The actor who played Spike in the 1993 film Super Mario Bros. reveals that he had carte blanch to make up whatever he wanted.
Coming on the heels of somewhat successful videogame or cartoon adaptations like Teenage Mutant Ninja Turtles, it seemed to somebody that a live-action movie based on Mario Bros. was a good idea. Not surprisingly, the production was fraught with problems from the onset, despite landing some big name actors such as Englishman Bob Hoskins to play Mario, comedian John Leguizamo as Luigi and Dennis Hopper as the dinosaur King Koopa. Directors Rocky Morton and Annabel Jankel set the production in Wilmington, North Carolina, but it was clear from the constantly changing script and concentration on lame visual effects that the directors didn't care about dialogue or character development. One of the relatively bright spots in the film was Koopa's henchmen, Iggy and Spike played by Fisher Stevens (Short Circuit, Hackers) and Richard Edson. In a new interview, Edson reveals that the pair of New York theater actors took it upon themselves to write funny scenes, a rap that was never used, and even change large plot points in the film.

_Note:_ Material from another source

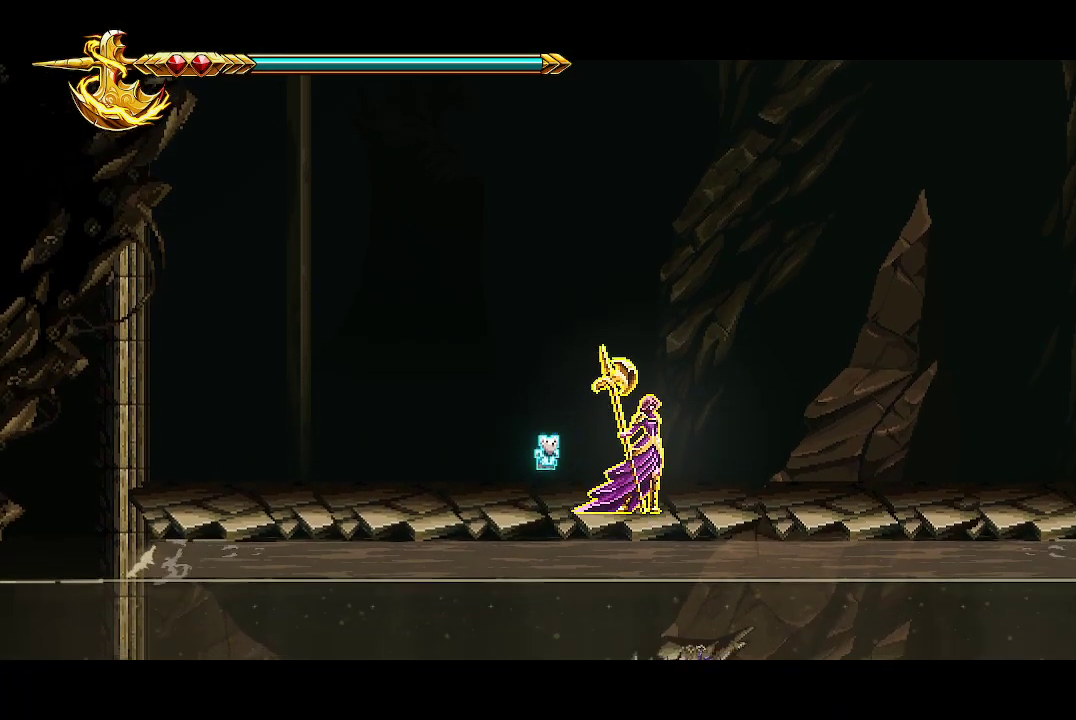
{"buttons": [], "left_stick": "center", "right_stick": "center", "events": []}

"The night we were supposed to do our first scene, which was the night scene of us watching Daisy on the street," Edson remembered. "The dialogue that was written for us was really lame, so Fisher and I devised this plan that we'll give them an alternative. We'll write our own alternative and if we have time we'll do theirs and then we'll do ours." Edson went on:
So we did theirs and it was predictably lame, but we did it the best we could and then we said "Hey, Annabel, Rocky ... We took the liberty to improve the dialogue. You want to hear it?" [And they said] "Yeah, yeah, yeah. Let's just shoot it," and we got all set up. So we went into our dialogue and it got laughs and they loved it and that was eventually used, but from that moment on we got permission and the license to rewrite all our dialogue, come up with new scenes, whatever we wanted to do. They were more than happy to do it and so Fisher and I would get together and we would work on scenes and we would come up with our dialogue and it got to the point where we wouldn't even do their dialogue anymore.
The problem with the original script was that it had passed through so many hands and been rewritten so many times that it didn't have any cohesion. "The script that we had originally read was different from the script we read when we got there, which was being constantly rewritten. I was a little disappointed with the new script because it seemed to have dumbed everything down and made everything really silly and before there was a little more meat to it."
Edson said it was his idea that Iggy and Spike get smarter through Koopa's experimentation, the original script called for them to devolve. "I think either I or Fisher came up with the idea that it would be more interesting [and] more fun that we suddenly became smart and we could then ... I think the idea was basically we realized we were working for this idiot, King Koopa, and our sympathies then became with the Super Mario Bros," Edson said. Which led to the scene after the credits where the pair pitch a videogame to Japanese executives.
But what about this rap? "Fisher and I - as well as everybody else on the cast - believed the movie needed as much improvement as possible. We came up with [the idea of a rap] which was kind of the introduction to the night club scene," Edson said. "'King Kooper the pooper scooper' was the refrain. We had the little boom box with us we plugged it in and we did it and they all loved it. Everybody loved it. So it was decided then and there it would be a part of the night club scene. I think we shot it. They did the choreography around it and then it was to our disappointment that they had cut it out because it seemed to go over well and it was funny."
Unfortunately, the scene was cut and the only evidence that there was ever a rap shot for Super Mario Bros. is a few production stills, and a reference in the trading card set created for the film. If you are interested, the full lyrics were printed in the "official Super Mario Bros. magazine" way back when. Yeah, maybe the performance could have lifted it up a bit, but maybe it was cut because it wasn't very good.
Still, it sounds like Richard Edson is a stand up guy who just wanted to make the ill-conceived movie a little better. I'll always remember Edson fondly as the garage attendant from Ferris Bueller's Day Off ("What country do you think this is?") but now I know he's the guy who made Super Mario Bros. even a little palatable back in 1993.